Accuracy is the percentage of correct predictions, where a correct prediction is one that’s within a specified closeness (typically about 10% or so) to the true target value.

MSE is the average of the squared differences between predicted y and target y values. If the y values have units, such as dollars, MSE has units-squared, such as dollars-squared.

RMSE is just the square root of MSE, which, if the y values has units, gives units instead of the awkward units-squared.

R2 is sort of like accuracy but it doesn’t require a closeness percentage. R2 = 1.0 – (u / v) where u = sum(y – y’)^2 and v = sum(y – y”)^2. The y is actual target, y’ is predicted target y, and y” is the average of the actual target y values. R2 measures how well the model predicts relative to guessing the average of the target y values. This is sometimes described as the proportion of the variance explained by the model.

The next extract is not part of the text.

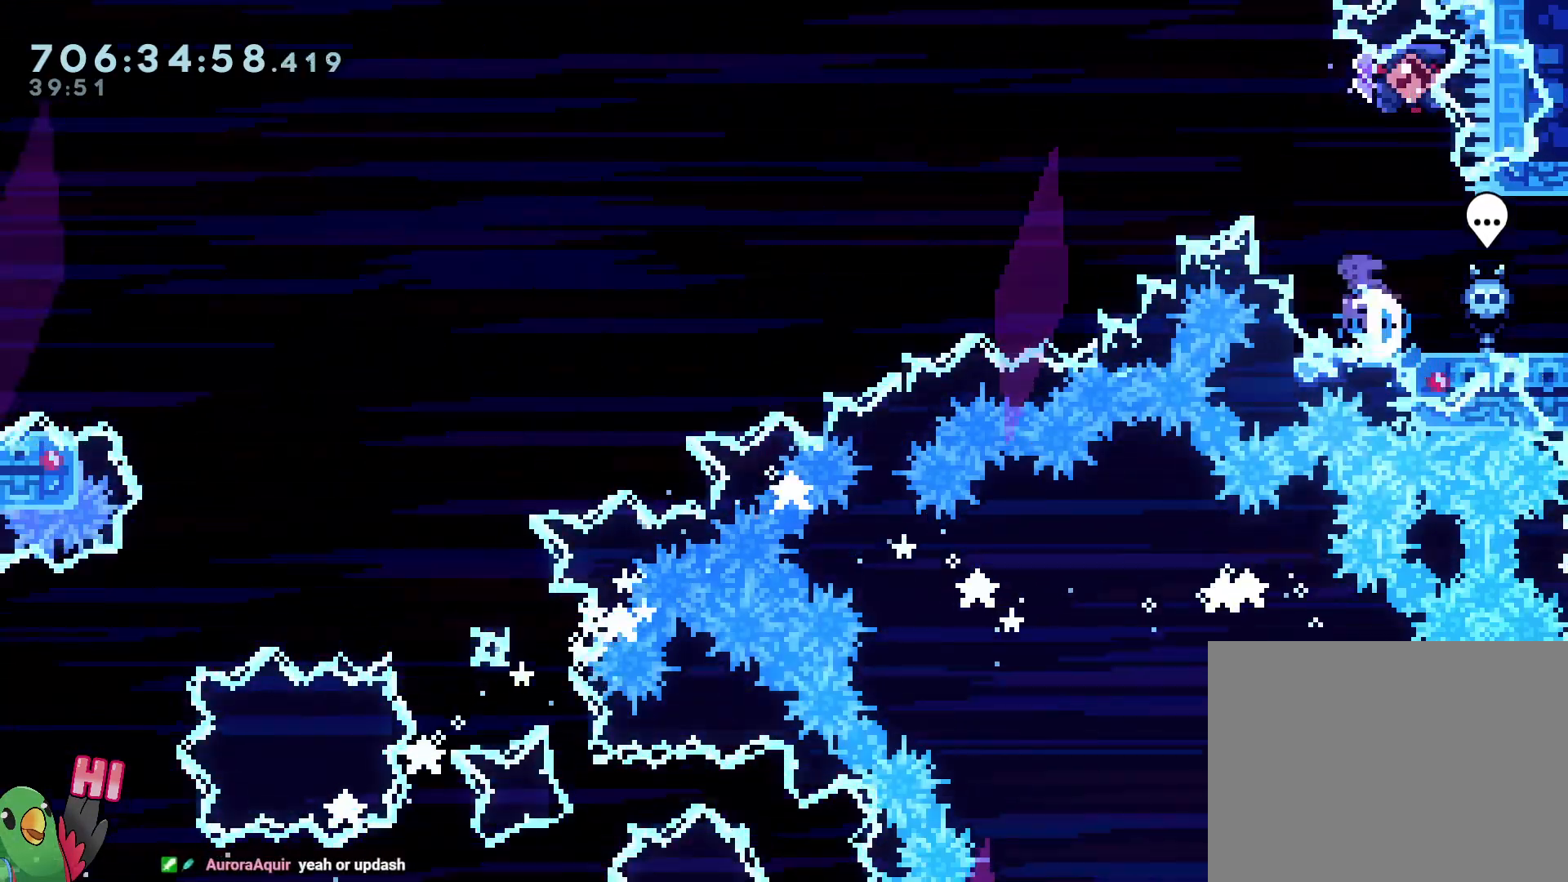
{"dt_ms": 500, "buttons": ["L2"], "left_stick": "center", "right_stick": "center"}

Here’s an implementation of R2 using the C# language (replace “lt” with Boolean less-than symbol):

public double R2(double[][] dataX, double[] dataY)
{
  int n = dataX.Length;
  double sum = 0.0;

  for (int i = 0; i "lt" n; ++i)
    sum += dataY[i];
  double meanActual = sum / n;

  double sumTop = 0.0;
  double sumBot = 0.0;
  for (int i = 0; i "lt" n; ++i) {
    double predY = this.Predict(dataX[i]);
    sumTop += 
      (dataY[i] - predY) * (dataY[i] - predY);
    sumBot += 
      (dataY[i] - meanActual) * (dataY[i] - meanActual);
  }
  return 1.0 - (sumTop / sumBot);
}

This version is a class method that would be defined inside a class like LinearRegressor. It also assumes there is a Predict() method.

An alternative design is to define an external function like:

static double R2(LinearRegressor model,
  double[][] dataX, double[] dataY)
{
  . . .
  double predY = model.Predict(dataX[i]);
  . . .
}

One of the main reasons to implement and use an R2 evaluation metric is that all of the regression models in the widely used scikit-learn Python library define a “score” attribute that returns R2. If you implement an R2 metric, you can easily compare non-scikit regression models with scikit regression models.

Evaluating a machine learning regression model is fairly straightforward and objective. Evaluating science fiction novels is essentially subjective. My favorite science fiction series is the Mars series by Edgar Rice Burroughs. “Thuvia, Maid of Mars” (1920) is the fourth book in the series. John Carter’s son, Cathoris, sets out to rescue the kidnapped princess Thuvia. I give this book a B+ evaluation.